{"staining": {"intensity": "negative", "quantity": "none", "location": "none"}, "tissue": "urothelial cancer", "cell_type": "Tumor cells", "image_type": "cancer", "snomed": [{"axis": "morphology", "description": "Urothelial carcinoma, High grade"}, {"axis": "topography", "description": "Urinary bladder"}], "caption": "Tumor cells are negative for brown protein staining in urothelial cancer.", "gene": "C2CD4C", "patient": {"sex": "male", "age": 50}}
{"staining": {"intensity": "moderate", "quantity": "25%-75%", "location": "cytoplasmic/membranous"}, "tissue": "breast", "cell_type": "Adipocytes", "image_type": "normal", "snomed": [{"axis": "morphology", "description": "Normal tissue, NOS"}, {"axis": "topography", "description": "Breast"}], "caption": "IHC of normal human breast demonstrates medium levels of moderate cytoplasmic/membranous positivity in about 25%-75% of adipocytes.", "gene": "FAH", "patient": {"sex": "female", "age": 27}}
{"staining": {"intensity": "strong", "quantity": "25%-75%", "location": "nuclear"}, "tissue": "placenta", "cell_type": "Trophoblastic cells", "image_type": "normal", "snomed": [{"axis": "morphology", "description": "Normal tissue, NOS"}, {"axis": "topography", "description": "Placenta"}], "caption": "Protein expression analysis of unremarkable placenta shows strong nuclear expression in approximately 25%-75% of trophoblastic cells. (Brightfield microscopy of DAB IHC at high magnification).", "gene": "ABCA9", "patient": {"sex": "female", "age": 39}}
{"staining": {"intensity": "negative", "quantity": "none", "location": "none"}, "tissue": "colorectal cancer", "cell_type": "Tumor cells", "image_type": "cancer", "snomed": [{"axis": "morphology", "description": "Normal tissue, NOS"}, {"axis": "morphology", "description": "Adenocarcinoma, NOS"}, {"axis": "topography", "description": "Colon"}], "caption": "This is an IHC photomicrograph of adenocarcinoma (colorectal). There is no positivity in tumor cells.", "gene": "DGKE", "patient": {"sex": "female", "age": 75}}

# # # #

§ YOUR GOAL
Please give back every line of the listing exactly as it stands.

§ PROBLEM SOLUTION
{"staining": {"intensity": "negative", "quantity": "none", "location": "none"}, "tissue": "urothelial cancer", "cell_type": "Tumor cells", "image_type": "cancer", "snomed": [{"axis": "morphology", "description": "Urothelial carcinoma, High grade"}, {"axis": "topography", "description": "Urinary bladder"}], "caption": "Tumor cells are negative for brown protein staining in urothelial cancer.", "gene": "C2CD4C", "patient": {"sex": "male", "age": 50}}
{"staining": {"intensity": "moderate", "quantity": "25%-75%", "location": "cytoplasmic/membranous"}, "tissue": "breast", "cell_type": "Adipocytes", "image_type": "normal", "snomed": [{"axis": "morphology", "description": "Normal tissue, NOS"}, {"axis": "topography", "description": "Breast"}], "caption": "IHC of normal human breast demonstrates medium levels of moderate cytoplasmic/membranous positivity in about 25%-75% of adipocytes.", "gene": "FAH", "patient": {"sex": "female", "age": 27}}
{"staining": {"intensity": "strong", "quantity": "25%-75%", "location": "nuclear"}, "tissue": "placenta", "cell_type": "Trophoblastic cells", "image_type": "normal", "snomed": [{"axis": "morphology", "description": "Normal tissue, NOS"}, {"axis": "topography", "description": "Placenta"}], "caption": "Protein expression analysis of unremarkable placenta shows strong nuclear expression in approximately 25%-75% of trophoblastic cells. (Brightfield microscopy of DAB IHC at high magnification).", "gene": "ABCA9", "patient": {"sex": "female", "age": 39}}
{"staining": {"intensity": "negative", "quantity": "none", "location": "none"}, "tissue": "colorectal cancer", "cell_type": "Tumor cells", "image_type": "cancer", "snomed": [{"axis": "morphology", "description": "Normal tissue, NOS"}, {"axis": "morphology", "description": "Adenocarcinoma, NOS"}, {"axis": "topography", "description": "Colon"}], "caption": "This is an IHC photomicrograph of adenocarcinoma (colorectal). There is no positivity in tumor cells.", "gene": "DGKE", "patient": {"sex": "female", "age": 75}}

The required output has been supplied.